Texto do documento -
3 Por esta e por muitas outras atitudes bem mais graves, ou pela suspeita da sua ocorrência - cujo esclarecimento também as autoridades estão há tempos infindos para concluir, aparentemente à espera do esquecimento ou da conveniente prescrição - é que este Benfica actual acumulou uma fama que não prestigia o Benfica de todos os tempos. Como se sabe, foi exactamente para tentar suster esses danos de reputação e intimidar quem forneça informações que os fundamentam, que o Benfica SAD interpõe contra o FC Porto SAD uma acção de indemnização por danos morais que corre os seus termos no tribunal. Está, obviamente no seu direito. Mas não deixa de ser revelador que os danos reputacionais invocados pelo Benfica resultem, segundo o clube queixoso, não dos actos por ele praticados ou pela suspeita de os haver praticado, mas sim por os mesmos terem sido revelados por outrem. Outra vez a «Instituição» acima de tudo e de todos.
4 E o campeonato está perdido, claro. Considerei-o perdido com a derrota no Dragão frente ao Benfica, pois a ordem natural das coisas assim o fazia prever. E se bem que não tenha sido exactamente ou apenas a ordem natural das coisas a manter o Benfica com os dois pontos de vantagem sobre o Porto com que saiu desse jogo, agora só quem acredita em milagres é que ainda pode acalentar alguma esperança. E até vemos o FC Porto na situação impensável então de ter de ir ao menos empatar com o Nacional (num terreno terrível e contra quem joga a permanência), sob pena de poder até perder o segundo lugar na última jornada, quando enfrentará em casa um Sporting em notável recuperação e sem nada a perder. As voltas que as coisas dão.

Entradas do conjunto de dados -
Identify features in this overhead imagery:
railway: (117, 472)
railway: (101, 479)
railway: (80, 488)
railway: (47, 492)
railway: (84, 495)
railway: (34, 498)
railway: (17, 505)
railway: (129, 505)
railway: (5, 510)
---
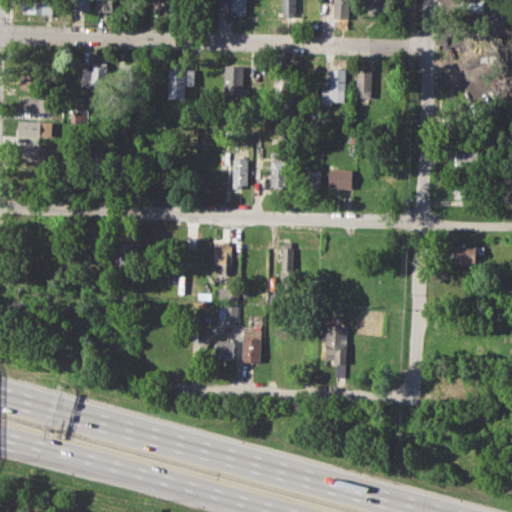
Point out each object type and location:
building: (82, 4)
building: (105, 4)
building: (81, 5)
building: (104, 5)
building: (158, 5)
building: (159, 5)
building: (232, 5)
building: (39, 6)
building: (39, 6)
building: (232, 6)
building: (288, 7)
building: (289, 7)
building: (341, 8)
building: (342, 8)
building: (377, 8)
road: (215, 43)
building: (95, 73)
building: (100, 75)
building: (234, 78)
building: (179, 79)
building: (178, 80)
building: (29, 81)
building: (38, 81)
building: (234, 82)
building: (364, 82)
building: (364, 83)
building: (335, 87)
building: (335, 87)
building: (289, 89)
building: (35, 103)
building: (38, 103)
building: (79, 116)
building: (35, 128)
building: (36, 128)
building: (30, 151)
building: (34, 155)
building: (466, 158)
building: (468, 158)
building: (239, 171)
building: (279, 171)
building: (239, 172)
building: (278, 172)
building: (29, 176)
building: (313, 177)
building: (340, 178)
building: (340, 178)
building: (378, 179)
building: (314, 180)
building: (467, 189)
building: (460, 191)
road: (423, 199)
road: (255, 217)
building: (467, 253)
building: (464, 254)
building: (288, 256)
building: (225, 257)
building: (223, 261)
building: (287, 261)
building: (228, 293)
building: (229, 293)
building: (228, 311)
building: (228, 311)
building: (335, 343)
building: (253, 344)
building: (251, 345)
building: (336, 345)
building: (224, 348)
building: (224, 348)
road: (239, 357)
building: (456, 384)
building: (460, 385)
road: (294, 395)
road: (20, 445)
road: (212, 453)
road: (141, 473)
==
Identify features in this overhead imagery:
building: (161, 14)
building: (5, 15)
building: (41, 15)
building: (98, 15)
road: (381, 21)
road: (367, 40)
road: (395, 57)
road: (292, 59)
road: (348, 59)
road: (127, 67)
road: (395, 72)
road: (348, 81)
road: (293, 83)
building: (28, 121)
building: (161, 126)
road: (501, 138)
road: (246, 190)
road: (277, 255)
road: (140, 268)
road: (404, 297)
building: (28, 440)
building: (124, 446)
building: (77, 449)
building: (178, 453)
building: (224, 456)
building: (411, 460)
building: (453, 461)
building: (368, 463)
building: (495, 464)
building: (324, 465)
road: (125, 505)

Requisitos do exercício -
1. Liste todos os clubes de futebol referidos no texto do documento.
2. Prossiga o texto do documento a partir da sua última frase.
As entradas não têm qualquer relação com o texto do documento.

Respostas dadas -
1. Benfica, FC Porto, Nacional, Sporting

2.
5 Multiplicam-se as notícias da cobiça do Atlético de Madrid sobre alguns jogadores portistas: Herrera, que já terá assinado e sairá a custo zero, Felipe, cujas negociações já estarão avançadas e pelo preço de metade da cláusula de rescisão, e Alex Telles, em relação ao qual o Atlético tenta também um saldo de ocasião. Faço minhas as palavras aqui escrita pelo portista Paulo Teixeira Pinto: com o Atlético de Madrid, nada. Eles e o SC Braga, noutro patamar, são os clubes com quem Pinto da Costa tem feito os piores negócios para o FC Porto, comprando caro e vendendo barato, comprando fiascos e vendendo craques. Se acontecer que o Atlético de Madrid - que, pelos vistos, não sabe procurar jogadores - se limitará a usar a sua superior capacidade financeira para nos levar por uns trocos aqueles que nós descobrimos e elevámos ao nível de top europeu, será um final de época já garantidamente estragado.